Extend the reflection on grief and love below, beginning immediately after its final sentence.

### Source document
^^^^^^^^^^^^^^^^

Sharing Grief: Perseverance DOES NOT EQUAL Perfection

If I live and die a thousand lives, they would not be enough to contain love. 

If each life, a thousand years, and each year, a thousand moments (well, 525,600 minutes, plus leap years and so forth…really loses the poetic quality. Thanks a lot, Rent. Jk. I love Rent.)

But still, if I lived a thousand lives, and each life gifted me a soul to intertwine with mine — needing love, kneading life — how could those souls be contained?

The warmth of those souls — the nerves and seeds of life — that warmth, the opposite of poisonous apples and poisonous princes — our souls reach out into the universe and touch the earth and the stars and life in every corner. How, then, might those souls be contained?

They could not. They would find their way out, and in doing so, rip themselves to pieces. 

And then, for 20 years, seven days, and a minute and a half, I would go looking for those pieces of my soul, scattered and burned and ashen across the cosmos. 

And then, one day, another gift. A soul. The kiss. Two colors of sand in a jar. Water and braided ribbon. And then we reach again, only to find that now burned and blistered fingers twinge and pull back at the heat of the sun and the fire that love creates.

^^^^^^^^^^^^^^^^

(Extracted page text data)
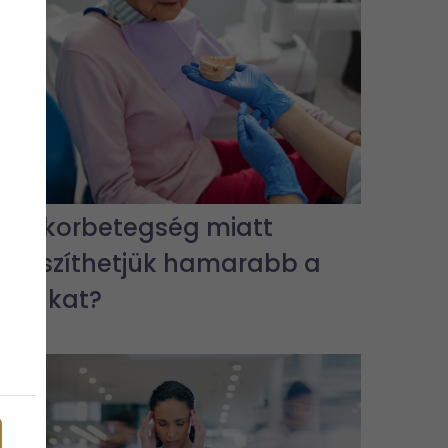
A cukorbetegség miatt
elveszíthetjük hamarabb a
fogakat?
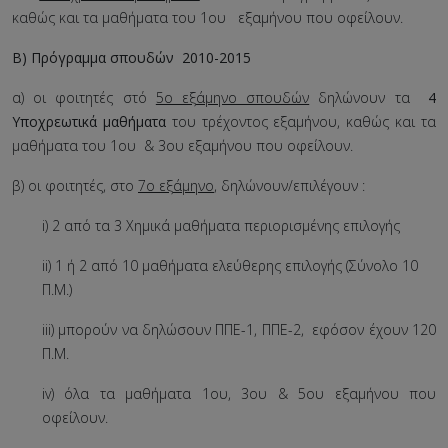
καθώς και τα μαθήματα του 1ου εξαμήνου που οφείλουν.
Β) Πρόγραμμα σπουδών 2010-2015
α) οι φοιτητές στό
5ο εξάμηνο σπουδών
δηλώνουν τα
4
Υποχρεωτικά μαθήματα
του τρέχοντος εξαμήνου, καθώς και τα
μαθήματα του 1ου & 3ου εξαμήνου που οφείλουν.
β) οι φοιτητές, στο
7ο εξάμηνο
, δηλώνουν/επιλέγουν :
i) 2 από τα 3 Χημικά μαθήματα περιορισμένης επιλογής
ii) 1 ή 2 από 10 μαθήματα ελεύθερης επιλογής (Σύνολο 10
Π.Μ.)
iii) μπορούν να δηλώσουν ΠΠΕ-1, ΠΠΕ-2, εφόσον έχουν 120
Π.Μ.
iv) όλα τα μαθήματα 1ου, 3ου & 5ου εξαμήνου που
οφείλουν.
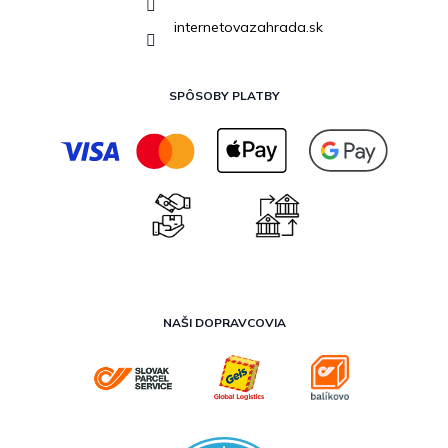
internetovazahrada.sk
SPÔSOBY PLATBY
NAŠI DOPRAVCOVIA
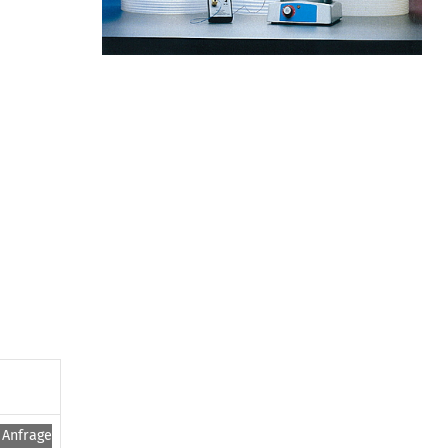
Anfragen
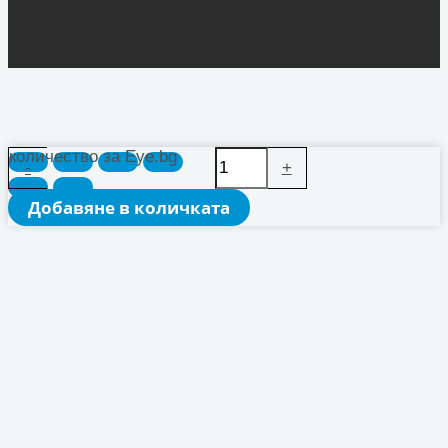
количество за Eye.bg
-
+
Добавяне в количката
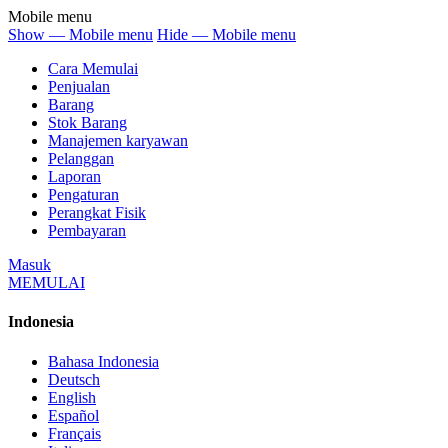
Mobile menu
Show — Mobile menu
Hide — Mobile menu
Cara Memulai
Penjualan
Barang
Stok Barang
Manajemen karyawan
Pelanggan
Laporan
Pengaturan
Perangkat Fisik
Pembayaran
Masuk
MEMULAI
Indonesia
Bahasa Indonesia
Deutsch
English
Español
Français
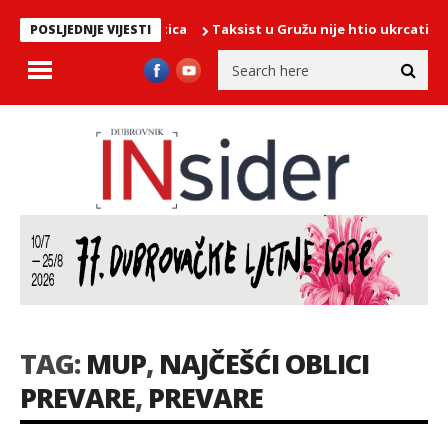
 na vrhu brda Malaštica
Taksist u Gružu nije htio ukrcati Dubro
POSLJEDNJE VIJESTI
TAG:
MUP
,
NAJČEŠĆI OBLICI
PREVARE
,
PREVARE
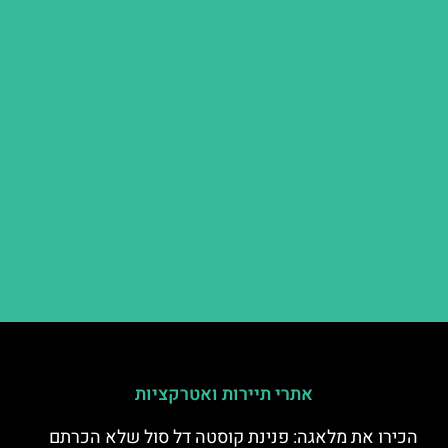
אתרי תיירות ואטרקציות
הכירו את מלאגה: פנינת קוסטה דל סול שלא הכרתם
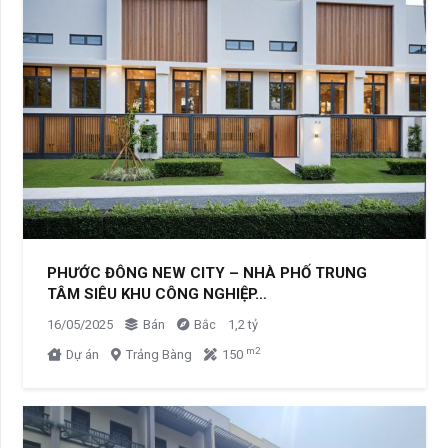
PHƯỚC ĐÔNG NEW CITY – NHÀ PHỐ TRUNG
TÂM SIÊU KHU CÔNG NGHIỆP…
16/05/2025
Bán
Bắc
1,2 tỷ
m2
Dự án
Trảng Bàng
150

^^^^^^^^^^^^^^^^

### Task response
Another risk of a soul explosion. But not this time. Because this time, instead of prepping chains and locks and a thousand other devices meant to restrain (and not in the good way, wink winkers), I let go. I’m letting go. 

And at first, that hurt. It all hurts in the beginning — the anxiety, the frustration, the jealousy, the…joy? Joy? Here? In this cell in hell?

The voice of the Almighty: “But you’re not in hell,” She says. 

I look up from my chains and from my broken soul to find something I never thought I’d see — not in a million lifetimes or a million worlds:

I see you. You stand with your arms open. I see a piece of my soul, a remnant I was sure had burned up halfway around Proxima Centauri, and I pick it up and place it back where it belongs. I gift it to you, but freely. With no conditions. With nothing but the gift itself. And you treasure it, not by locking it away, but by showing it off. 

And then there is another piece, this one found in the Black Forests of Western Suns. And another and another. 

I thought they were lost, I say. I thought they were gone. 

Not lost, you say. Just…elsewhere. And then you show me, and I understand:

Your hands, you say. Look at them. I do. 

Instead of clenched around bars and chains and an attempt at containing chaos, my hands are open, and light enters my palms, my fingers, and begins to warm my chest and my stomach and my growing sense of “Holy shit I don’t know what’s happening but it’s ducking awesome…”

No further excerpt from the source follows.